Understanding the pitfalls of medical thinking
August 07, 2007 |
Michael Gordon
How Doctors Think by Jerome Groopman, Houghton Mifflin Company, 2007
Every now and then I read a book that resonates and results in nodding to myself
while reading. That is what happened as I read How Doctors Think by Dr. Jerome
Groopman, a professor of medicine at Harvard Medical School.
The book revolves around clinical scenarios that physicians contend with regularly.
The goal is not to criticize doctors but to explore the common processes that
affect how medical diagnoses and treatments evolve. The focus is on physicians’
cognitive and psychological attributes and how clinical decisions are sometimes
based on understandable, yet fallible, reasoning.
One of the nodding episodes I had was a case Dr. Groopman describes that was
the mirror image of an experience I had some years ago. A woman of Mediterranean
extraction in her early 30s was referred to me. She had gone from doctor to
doctor complaining of episodic headaches and concurrent bouts of anxiety. The
referring neurologist said, “She recently broke up with her boyfriend
and has been ‘worked up,’ but nothing has been found. I think this
is all in her head. See what you think?”
In the interview, she told me she had always been well and physically active,
and indeed had broken up with a boyfriend. For about eight months, she had these
episodes lasting 10 to 15 minutes of “pounding headaches” and nervousness
that would just stop on their own. She said they started before she broke up
with her boyfriend.
The examination was unremarkable. As she sat up from the abdominal exam she
said, “It is happening right now.” I listened to her heart, which
was racing. Her blood pressure was 180 systolic. By the time I got an electrocardiogram,
her pulse and blood pressure had normalized. When her pheochromocytoma was eventually
removed, she, like Dr. Groopman’s patient, returned to normal.
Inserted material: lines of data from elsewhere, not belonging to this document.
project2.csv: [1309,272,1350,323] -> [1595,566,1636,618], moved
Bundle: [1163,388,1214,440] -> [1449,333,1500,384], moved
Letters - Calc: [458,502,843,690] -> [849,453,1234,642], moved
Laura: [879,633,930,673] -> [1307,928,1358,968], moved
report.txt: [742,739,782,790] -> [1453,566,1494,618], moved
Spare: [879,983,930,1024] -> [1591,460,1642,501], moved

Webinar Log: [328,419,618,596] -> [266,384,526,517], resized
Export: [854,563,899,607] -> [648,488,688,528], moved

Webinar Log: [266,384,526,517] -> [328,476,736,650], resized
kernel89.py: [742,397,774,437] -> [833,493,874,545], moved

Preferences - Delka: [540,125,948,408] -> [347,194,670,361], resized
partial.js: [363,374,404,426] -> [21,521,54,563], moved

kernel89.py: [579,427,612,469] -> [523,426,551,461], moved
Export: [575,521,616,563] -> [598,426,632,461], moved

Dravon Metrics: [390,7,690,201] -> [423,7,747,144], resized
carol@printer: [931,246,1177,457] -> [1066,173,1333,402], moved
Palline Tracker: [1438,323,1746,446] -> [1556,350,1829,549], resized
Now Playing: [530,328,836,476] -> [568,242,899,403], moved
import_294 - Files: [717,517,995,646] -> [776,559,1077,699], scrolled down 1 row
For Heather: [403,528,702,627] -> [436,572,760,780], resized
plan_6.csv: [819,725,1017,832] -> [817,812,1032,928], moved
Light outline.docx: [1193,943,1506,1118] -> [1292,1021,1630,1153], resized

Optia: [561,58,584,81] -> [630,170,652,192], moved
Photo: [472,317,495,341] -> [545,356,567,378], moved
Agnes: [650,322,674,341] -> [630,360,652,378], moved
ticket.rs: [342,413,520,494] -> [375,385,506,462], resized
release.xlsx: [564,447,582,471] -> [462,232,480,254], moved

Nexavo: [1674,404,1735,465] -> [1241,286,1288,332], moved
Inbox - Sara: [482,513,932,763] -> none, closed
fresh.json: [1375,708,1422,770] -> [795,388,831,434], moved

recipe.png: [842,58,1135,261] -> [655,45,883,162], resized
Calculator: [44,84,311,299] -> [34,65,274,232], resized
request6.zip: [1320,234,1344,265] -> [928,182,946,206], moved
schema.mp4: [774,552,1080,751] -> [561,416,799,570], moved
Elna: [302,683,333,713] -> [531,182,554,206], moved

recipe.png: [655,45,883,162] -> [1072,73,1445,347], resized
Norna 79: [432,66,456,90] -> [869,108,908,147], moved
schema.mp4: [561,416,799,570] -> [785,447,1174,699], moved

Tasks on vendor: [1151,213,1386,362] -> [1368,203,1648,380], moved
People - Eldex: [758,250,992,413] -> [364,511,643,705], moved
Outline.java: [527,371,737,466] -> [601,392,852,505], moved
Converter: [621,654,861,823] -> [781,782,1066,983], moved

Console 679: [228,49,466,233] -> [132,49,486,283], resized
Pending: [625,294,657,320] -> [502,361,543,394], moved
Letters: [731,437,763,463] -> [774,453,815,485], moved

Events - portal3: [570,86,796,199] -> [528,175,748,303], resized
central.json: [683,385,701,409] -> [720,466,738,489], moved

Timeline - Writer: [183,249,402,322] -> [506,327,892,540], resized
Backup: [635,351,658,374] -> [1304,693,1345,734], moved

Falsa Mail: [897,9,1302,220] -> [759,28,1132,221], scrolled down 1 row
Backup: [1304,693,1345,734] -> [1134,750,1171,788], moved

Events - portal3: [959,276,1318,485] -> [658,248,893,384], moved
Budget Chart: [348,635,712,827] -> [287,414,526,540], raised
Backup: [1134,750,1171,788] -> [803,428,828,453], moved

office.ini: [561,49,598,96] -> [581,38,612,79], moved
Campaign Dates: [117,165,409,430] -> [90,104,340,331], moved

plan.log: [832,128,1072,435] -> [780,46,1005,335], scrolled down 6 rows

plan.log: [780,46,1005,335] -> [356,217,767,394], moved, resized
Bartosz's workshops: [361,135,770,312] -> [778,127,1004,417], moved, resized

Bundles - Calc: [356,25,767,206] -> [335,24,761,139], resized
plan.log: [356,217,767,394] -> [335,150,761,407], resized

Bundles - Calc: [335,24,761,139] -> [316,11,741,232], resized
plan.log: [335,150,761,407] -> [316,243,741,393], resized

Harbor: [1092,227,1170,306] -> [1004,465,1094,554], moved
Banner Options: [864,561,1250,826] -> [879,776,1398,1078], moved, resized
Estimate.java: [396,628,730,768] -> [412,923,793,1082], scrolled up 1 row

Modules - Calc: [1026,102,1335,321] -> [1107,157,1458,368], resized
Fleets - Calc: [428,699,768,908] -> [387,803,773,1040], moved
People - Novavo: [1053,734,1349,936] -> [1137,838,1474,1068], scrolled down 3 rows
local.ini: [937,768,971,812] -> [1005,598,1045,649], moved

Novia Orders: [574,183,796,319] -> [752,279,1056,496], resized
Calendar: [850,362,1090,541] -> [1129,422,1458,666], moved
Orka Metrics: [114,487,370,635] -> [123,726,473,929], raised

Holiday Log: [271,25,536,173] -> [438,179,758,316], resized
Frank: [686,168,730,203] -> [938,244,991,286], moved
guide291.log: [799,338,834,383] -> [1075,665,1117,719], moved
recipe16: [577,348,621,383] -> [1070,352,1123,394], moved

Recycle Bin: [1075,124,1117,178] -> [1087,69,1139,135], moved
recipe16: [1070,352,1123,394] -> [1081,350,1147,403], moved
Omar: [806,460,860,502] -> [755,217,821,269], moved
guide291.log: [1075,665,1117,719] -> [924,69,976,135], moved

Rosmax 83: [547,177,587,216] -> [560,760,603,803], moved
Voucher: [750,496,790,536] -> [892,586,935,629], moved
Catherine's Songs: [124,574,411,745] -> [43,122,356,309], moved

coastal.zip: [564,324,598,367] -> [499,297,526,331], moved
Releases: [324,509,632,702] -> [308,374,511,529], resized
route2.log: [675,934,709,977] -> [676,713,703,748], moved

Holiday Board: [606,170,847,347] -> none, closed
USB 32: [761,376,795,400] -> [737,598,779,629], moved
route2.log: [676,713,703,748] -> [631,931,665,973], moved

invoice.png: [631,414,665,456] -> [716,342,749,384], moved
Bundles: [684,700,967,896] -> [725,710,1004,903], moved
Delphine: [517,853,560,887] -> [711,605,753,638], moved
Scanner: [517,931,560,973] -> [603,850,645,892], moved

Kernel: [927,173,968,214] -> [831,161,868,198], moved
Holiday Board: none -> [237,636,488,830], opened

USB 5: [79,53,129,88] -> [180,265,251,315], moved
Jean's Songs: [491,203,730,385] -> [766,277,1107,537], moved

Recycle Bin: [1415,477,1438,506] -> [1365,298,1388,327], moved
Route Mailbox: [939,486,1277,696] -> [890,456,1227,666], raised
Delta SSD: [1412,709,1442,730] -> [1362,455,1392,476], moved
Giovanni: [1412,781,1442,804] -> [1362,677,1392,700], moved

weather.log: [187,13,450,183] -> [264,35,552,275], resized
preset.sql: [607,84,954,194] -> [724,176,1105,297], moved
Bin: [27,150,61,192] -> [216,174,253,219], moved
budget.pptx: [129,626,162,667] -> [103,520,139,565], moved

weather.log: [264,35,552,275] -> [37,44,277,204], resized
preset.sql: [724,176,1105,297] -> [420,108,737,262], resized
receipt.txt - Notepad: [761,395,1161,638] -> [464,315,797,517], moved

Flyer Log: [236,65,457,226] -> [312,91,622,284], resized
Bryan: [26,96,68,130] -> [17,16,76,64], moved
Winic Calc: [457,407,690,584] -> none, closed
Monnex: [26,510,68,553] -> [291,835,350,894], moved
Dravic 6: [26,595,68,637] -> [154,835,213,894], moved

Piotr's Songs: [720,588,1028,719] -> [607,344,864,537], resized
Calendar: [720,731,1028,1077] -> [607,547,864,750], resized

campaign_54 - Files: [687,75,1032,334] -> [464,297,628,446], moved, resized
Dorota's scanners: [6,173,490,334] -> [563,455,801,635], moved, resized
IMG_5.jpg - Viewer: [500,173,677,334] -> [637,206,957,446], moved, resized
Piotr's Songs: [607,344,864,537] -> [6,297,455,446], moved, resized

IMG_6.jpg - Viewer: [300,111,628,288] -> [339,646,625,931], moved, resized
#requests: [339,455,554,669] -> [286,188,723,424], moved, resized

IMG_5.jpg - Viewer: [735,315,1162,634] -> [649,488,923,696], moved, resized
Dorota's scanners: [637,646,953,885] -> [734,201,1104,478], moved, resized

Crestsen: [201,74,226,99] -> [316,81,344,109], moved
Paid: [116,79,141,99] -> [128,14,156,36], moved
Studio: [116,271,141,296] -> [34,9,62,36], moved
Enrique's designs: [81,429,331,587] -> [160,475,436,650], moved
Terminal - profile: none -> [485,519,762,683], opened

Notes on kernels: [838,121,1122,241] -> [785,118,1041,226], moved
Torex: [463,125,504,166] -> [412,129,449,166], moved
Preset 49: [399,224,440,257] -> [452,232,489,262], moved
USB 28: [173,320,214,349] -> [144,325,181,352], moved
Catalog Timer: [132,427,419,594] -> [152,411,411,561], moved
Dr. Groopman eloquently helps the reader understand the recognized pitfalls
in medical thinking without implying a systemic deficiency in physicians’
commitment or knowledge. He explores cognitive and psychological issues that
sometimes lead even concerned and careful physicians to questionable diagnostic
and therapeutic decisions.
Professional and lay readers can benefit from the wisdom in this book. I believe
it should be required reading for medical trainees as part of their undergraduate
and postgraduate education.
Michael Gordon is a professor of medicine at the University of Toronto.